Some quick glimses of what has been going on…

 
I've been to Die in Drôme, to a course on Biodynamic agriculture with a happy binch of my collueges from Nyons agricultural school. We had a lovely week, sleeping over in a country gîte, a farm accomodation, and visiting various biodynamic farms.
 

I've allready done two work experience periods at the Mazet farm in Monoblet, in the Gard département.



They have lovely terrassed fields growing with nearly thirty different plants, mainly medicinal. It's been hard work, weeding by hand (they cultivate organically, thus using no pesticides) but such a wonderful weather and marvellous surroundings.  
 
The house you see at the background is a natural dyer, séchoir. They do tisanes, herbal teas and homeopathic remedies based on their plant production.
 
We also had three savioury days with a lady who specialises in cuisine sauvage, cooking with ingredients found in the nature, wild salads, flowers etc. Very inspiring - and cheap: food straight from the nature!
 
 
I must admit that every time we do something new I'm captivated. I found biodynamic methods very interesting but little hard to follow, so I'm still thinking about implementing it. On the other hand I adopted right away the wild cooking, it's been wild salads ever since.
 
 
And then I've been working on our little green patch where we are planting little by little vegetables, aromatics, as well as flowers and some medicinal plants for this winter's herb teas.
 

Above the aromatics, below tomatoes etc.
 
 
Must fly, hope to be here sooner. Have a good springtime, wherever you are!






lundi 7 mars 2011

SPRING

Today I started a one week course in olive tree growing. We started nicely by having a walk above Nyons, in a lovely olive grove. The weather was nice and we had a good guide with us. And of course this  was the day my hay feaver decided that the spring is here...

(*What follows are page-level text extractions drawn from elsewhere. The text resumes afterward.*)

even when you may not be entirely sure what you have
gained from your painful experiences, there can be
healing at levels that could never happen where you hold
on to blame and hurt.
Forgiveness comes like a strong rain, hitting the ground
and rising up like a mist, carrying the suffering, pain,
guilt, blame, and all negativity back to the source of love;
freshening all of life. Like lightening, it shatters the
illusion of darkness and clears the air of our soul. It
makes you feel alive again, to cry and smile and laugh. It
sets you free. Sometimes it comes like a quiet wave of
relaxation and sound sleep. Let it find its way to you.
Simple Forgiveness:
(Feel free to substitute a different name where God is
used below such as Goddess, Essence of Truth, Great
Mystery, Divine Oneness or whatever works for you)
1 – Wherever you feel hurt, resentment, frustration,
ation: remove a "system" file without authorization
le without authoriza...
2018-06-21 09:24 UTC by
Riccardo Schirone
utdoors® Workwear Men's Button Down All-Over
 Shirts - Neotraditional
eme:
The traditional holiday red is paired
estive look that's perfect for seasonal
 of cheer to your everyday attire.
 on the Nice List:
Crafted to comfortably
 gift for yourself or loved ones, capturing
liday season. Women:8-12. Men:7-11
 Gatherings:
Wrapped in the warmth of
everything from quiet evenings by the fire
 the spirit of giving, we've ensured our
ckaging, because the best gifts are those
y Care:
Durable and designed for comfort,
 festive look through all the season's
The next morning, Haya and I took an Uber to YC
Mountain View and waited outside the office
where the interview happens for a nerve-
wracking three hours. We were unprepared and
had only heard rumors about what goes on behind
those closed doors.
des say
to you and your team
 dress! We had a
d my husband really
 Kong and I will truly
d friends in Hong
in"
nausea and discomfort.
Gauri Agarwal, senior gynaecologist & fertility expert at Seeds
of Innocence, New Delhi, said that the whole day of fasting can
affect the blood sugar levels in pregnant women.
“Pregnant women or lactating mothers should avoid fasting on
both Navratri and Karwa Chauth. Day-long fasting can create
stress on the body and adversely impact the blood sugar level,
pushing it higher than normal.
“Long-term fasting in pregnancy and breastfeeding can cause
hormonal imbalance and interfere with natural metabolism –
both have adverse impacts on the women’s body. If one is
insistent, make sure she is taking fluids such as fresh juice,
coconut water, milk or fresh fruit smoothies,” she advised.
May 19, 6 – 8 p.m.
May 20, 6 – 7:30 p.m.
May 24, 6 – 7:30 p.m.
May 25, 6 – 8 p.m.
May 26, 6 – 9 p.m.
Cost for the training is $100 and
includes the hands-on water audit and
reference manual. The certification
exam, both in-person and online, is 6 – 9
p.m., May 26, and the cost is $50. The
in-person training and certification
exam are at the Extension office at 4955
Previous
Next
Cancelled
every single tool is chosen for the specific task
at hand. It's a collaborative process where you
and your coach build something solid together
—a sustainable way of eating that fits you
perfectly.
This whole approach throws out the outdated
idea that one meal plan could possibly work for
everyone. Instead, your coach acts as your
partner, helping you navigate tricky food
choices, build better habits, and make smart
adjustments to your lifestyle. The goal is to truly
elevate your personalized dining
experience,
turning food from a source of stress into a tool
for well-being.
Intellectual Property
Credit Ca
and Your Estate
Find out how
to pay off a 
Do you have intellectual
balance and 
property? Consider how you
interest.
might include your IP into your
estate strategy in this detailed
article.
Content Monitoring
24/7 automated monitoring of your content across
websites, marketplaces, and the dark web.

More of the olive tree and the olives when I have found some antihistamine tablets.


Aujourd'hui j'ai commencé un cours d'une semaine sur l'oléïculture. Le cours a commencé agréablement avec une promenade cet après-midi dans les oliveraies au-dessus de Nyons. Le temps était magnifique, notre guide était très prolixe et intéressant et c'est exactement cet après-midi que mon rhume des foins a décidé que le printemps était arrivé.

Plus  sur les oliviers dès que j'ai trouvé des comprimés contre le rhume des foins.